**What is expected**. An identical reprint of the entire listing below is expected.
++++++++++++++++++++
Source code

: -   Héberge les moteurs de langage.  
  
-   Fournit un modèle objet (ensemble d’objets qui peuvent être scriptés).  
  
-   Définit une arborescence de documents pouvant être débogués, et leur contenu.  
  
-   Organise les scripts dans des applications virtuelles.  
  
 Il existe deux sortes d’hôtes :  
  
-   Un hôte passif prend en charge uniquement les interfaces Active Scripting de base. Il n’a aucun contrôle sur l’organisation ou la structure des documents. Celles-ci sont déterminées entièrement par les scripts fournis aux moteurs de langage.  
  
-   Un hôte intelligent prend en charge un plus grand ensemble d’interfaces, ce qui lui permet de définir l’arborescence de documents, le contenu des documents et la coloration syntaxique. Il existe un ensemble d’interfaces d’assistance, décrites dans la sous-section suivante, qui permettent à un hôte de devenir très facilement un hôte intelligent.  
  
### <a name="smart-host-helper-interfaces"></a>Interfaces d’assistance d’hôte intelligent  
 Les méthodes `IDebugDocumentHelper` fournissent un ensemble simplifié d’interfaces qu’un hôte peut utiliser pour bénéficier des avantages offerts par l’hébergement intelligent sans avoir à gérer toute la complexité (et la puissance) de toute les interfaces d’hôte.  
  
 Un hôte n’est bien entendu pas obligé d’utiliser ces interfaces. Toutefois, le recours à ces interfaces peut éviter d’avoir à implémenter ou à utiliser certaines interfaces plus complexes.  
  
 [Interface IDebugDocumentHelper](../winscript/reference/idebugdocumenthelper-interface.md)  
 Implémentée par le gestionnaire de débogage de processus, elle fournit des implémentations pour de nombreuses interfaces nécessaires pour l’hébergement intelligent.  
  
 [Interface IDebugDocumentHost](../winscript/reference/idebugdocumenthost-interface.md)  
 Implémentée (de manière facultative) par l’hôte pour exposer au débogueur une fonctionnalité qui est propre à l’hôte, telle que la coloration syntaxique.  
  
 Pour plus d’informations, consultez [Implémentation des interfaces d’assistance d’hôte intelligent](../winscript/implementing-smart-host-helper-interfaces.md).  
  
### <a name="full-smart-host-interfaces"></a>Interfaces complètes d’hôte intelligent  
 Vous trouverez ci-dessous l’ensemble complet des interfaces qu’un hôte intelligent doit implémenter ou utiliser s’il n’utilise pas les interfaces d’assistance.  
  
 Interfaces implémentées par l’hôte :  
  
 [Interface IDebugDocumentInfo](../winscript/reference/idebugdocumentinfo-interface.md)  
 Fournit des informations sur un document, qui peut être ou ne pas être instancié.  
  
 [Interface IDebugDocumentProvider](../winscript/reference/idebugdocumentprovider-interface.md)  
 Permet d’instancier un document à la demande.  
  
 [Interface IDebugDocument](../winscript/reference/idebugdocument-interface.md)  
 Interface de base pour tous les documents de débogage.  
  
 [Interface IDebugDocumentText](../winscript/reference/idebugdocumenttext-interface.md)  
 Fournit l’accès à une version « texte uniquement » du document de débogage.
++++++++++++++++++++
**Finished exercise**.
Source code

: -   Héberge les moteurs de langage.  
  
-   Fournit un modèle objet (ensemble d’objets qui peuvent être scriptés).  
  
-   Définit une arborescence de documents pouvant être débogués, et leur contenu.  
  
-   Organise les scripts dans des applications virtuelles.  
  
 Il existe deux sortes d’hôtes :  
  
-   Un hôte passif prend en charge uniquement les interfaces Active Scripting de base. Il n’a aucun contrôle sur l’organisation ou la structure des documents. Celles-ci sont déterminées entièrement par les scripts fournis aux moteurs de langage.  
  
-   Un hôte intelligent prend en charge un plus grand ensemble d’interfaces, ce qui lui permet de définir l’arborescence de documents, le contenu des documents et la coloration syntaxique. Il existe un ensemble d’interfaces d’assistance, décrites dans la sous-section suivante, qui permettent à un hôte de devenir très facilement un hôte intelligent.  
  
### <a name="smart-host-helper-interfaces"></a>Interfaces d’assistance d’hôte intelligent  
 Les méthodes `IDebugDocumentHelper` fournissent un ensemble simplifié d’interfaces qu’un hôte peut utiliser pour bénéficier des avantages offerts par l’hébergement intelligent sans avoir à gérer toute la complexité (et la puissance) de toute les interfaces d’hôte.  
  
 Un hôte n’est bien entendu pas obligé d’utiliser ces interfaces. Toutefois, le recours à ces interfaces peut éviter d’avoir à implémenter ou à utiliser certaines interfaces plus complexes.  
  
 [Interface IDebugDocumentHelper](../winscript/reference/idebugdocumenthelper-interface.md)  
 Implémentée par le gestionnaire de débogage de processus, elle fournit des implémentations pour de nombreuses interfaces nécessaires pour l’hébergement intelligent.  
  
 [Interface IDebugDocumentHost](../winscript/reference/idebugdocumenthost-interface.md)  
 Implémentée (de manière facultative) par l’hôte pour exposer au débogueur une fonctionnalité qui est propre à l’hôte, telle que la coloration syntaxique.  
  
 Pour plus d’informations, consultez [Implémentation des interfaces d’assistance d’hôte intelligent](../winscript/implementing-smart-host-helper-interfaces.md).  
  
### <a name="full-smart-host-interfaces"></a>Interfaces complètes d’hôte intelligent  
 Vous trouverez ci-dessous l’ensemble complet des interfaces qu’un hôte intelligent doit implémenter ou utiliser s’il n’utilise pas les interfaces d’assistance.  
  
 Interfaces implémentées par l’hôte :  
  
 [Interface IDebugDocumentInfo](../winscript/reference/idebugdocumentinfo-interface.md)  
 Fournit des informations sur un document, qui peut être ou ne pas être instancié.  
  
 [Interface IDebugDocumentProvider](../winscript/reference/idebugdocumentprovider-interface.md)  
 Permet d’instancier un document à la demande.  
  
 [Interface IDebugDocument](../winscript/reference/idebugdocument-interface.md)  
 Interface de base pour tous les documents de débogage.  
  
 [Interface IDebugDocumentText](../winscript/reference/idebugdocumenttext-interface.md)  
 Fournit l’accès à une version « texte uniquement » du document de débogage.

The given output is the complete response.